On the International Day of Peasant Struggles, rural communities across Tunisia mobilized in defense of their land, livelihoods, and dignity. In regions such as Borj Toumi, Zaghouan, Bizerte, Jbeniana, and Gabès, they staged actions that expressed not only solidarity with Palestinian farmers but resistance to a shared system of marginalization. These mobilizations followed a key conference in April that connected the agricultural struggles in Palestine to those faced by Tunisia’s rural population, highlighting common patterns of dispossession, dependency, and exploitation.
This movement reflects a growing transnational narrative in which peasants are recognized not merely as food producers, but as defenders of sovereignty and political agency. Their resistance whether to military occupation or market liberalization underscores their frontline role in challenging global systems of land grabbing, structural inequality, and capitalist exploitation.
Tunisia’s rural crisis is rooted not in mere underdevelopment, but in the legacy of colonial land dispossession reconfigured through neoliberal globalization. Key trade agreements signed in the 1990s opened the country to foreign markets and subordinated local food systems to external trade imperatives. As Tunisia aligned itself with international institutions and European regulations, it surrendered tools necessary to protect smallholder farmers. Infrastructure declined, public cooperatives collapsed, and investment in the rural sector waned. Export-driven monocultures displaced diverse local agriculture, rendering communities vulnerable to climate shocks and food insecurity.
Once celebrated as “Green Tunisia,” the country is now marked by degraded lands, industrial pollution, and increasing droughts. Yet the state remains committed to development models dictated by foreign lenders and trade partners, prioritizing tourism and export logistics over rural well-being. This is not a failure of planning, but a deliberate governance model that transforms sovereignty into economic dependency.
The situation is especially dire for rural women, who make up over 70% of Tunisia’s agricultural labor force but face entrenched inequality. With less than 7% owning land, most women work informally, lacking social security, healthcare, or legal protections. Their labor is essential but undervalued, and they are often transported in unsafe vehicles dubbed “death trucks” which have led to numerous fatal accidents. This tragic reality symbolizes a wider system that disregards rural women’s safety, dignity, and contributions.

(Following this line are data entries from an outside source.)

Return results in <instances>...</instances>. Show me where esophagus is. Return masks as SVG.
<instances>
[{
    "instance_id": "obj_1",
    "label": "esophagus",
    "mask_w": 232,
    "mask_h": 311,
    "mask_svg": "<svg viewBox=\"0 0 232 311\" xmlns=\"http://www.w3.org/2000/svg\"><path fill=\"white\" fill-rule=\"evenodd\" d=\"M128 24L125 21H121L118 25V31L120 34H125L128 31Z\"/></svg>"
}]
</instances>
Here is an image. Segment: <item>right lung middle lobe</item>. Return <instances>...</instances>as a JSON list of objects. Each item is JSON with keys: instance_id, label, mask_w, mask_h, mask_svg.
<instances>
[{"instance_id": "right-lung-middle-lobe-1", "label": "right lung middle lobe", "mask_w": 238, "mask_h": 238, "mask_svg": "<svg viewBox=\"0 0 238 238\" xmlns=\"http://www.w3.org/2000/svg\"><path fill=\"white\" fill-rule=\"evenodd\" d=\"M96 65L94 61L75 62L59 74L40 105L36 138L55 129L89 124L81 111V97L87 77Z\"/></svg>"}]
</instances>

The dismantling of cooperatives and privatization of services have further marginalized women, cutting off access to credit, markets, and public support. Without land ownership or legal recognition, their economic participation is restricted, perpetuating poverty and disempowerment across generations. Still, rural women resist through informal seed-sharing networks, local organizing, and food sovereignty initiatives defending their land and reclaiming agency in a broken system.

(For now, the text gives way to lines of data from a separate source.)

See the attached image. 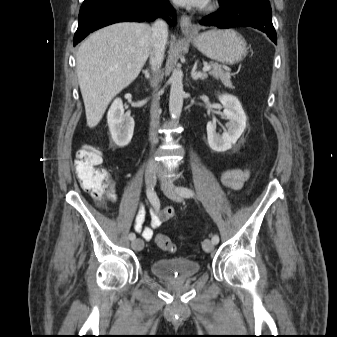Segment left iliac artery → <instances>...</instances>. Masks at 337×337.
Listing matches in <instances>:
<instances>
[{
	"label": "left iliac artery",
	"instance_id": "1",
	"mask_svg": "<svg viewBox=\"0 0 337 337\" xmlns=\"http://www.w3.org/2000/svg\"><path fill=\"white\" fill-rule=\"evenodd\" d=\"M178 191H179L181 196L186 197V198H190V197L194 196V192L187 187H179ZM212 242H213V244H218L219 236L217 234H215L212 237Z\"/></svg>",
	"mask_w": 337,
	"mask_h": 337
}]
</instances>
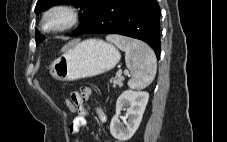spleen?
<instances>
[{"instance_id": "obj_1", "label": "spleen", "mask_w": 227, "mask_h": 142, "mask_svg": "<svg viewBox=\"0 0 227 142\" xmlns=\"http://www.w3.org/2000/svg\"><path fill=\"white\" fill-rule=\"evenodd\" d=\"M106 40L125 52V62L131 78L128 86L131 89L146 88L155 78L157 59L154 51L144 42L121 35H108Z\"/></svg>"}]
</instances>
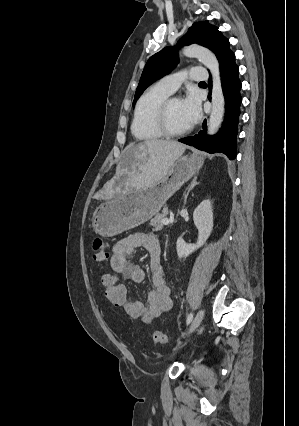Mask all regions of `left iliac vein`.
<instances>
[{"label":"left iliac vein","mask_w":299,"mask_h":426,"mask_svg":"<svg viewBox=\"0 0 299 426\" xmlns=\"http://www.w3.org/2000/svg\"><path fill=\"white\" fill-rule=\"evenodd\" d=\"M203 318H204V310L200 309L197 312V314L195 315V317H194V319H193V321H192V323H191V325L189 327L187 335L192 334L198 328V326L202 322Z\"/></svg>","instance_id":"left-iliac-vein-1"}]
</instances>
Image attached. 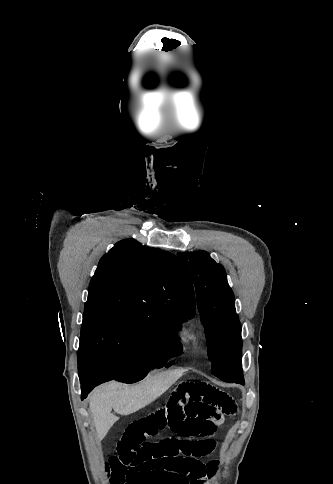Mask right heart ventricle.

Parallel struggles unfold in Palestine, where farming is a political act of survival under occupation. Farmers face land confiscation, water deprivation, and the destruction of crops and infrastructure. Agricultural activity is systematically targeted through military violence and apartheid policies that deny Palestinians access to their own land and resources. Yet through olive cultivation, seed saving, and community resilience, Palestinian peasants continue to assert their presence and identity.
Across borders, these struggles are deeply interconnected. From Tunisia to Palestine, from Indigenous communities in Latin America to African pastoralists, peasants are rising as global frontliners in the fight for land justice, food sovereignty, and ecological balance. They embody a transformative vision rooted in autonomy, sustainability, and solidarity a counterforce to a system driven by greed and environmental destruction. Their defiance carries not only historical weight, but profound hope for a just future.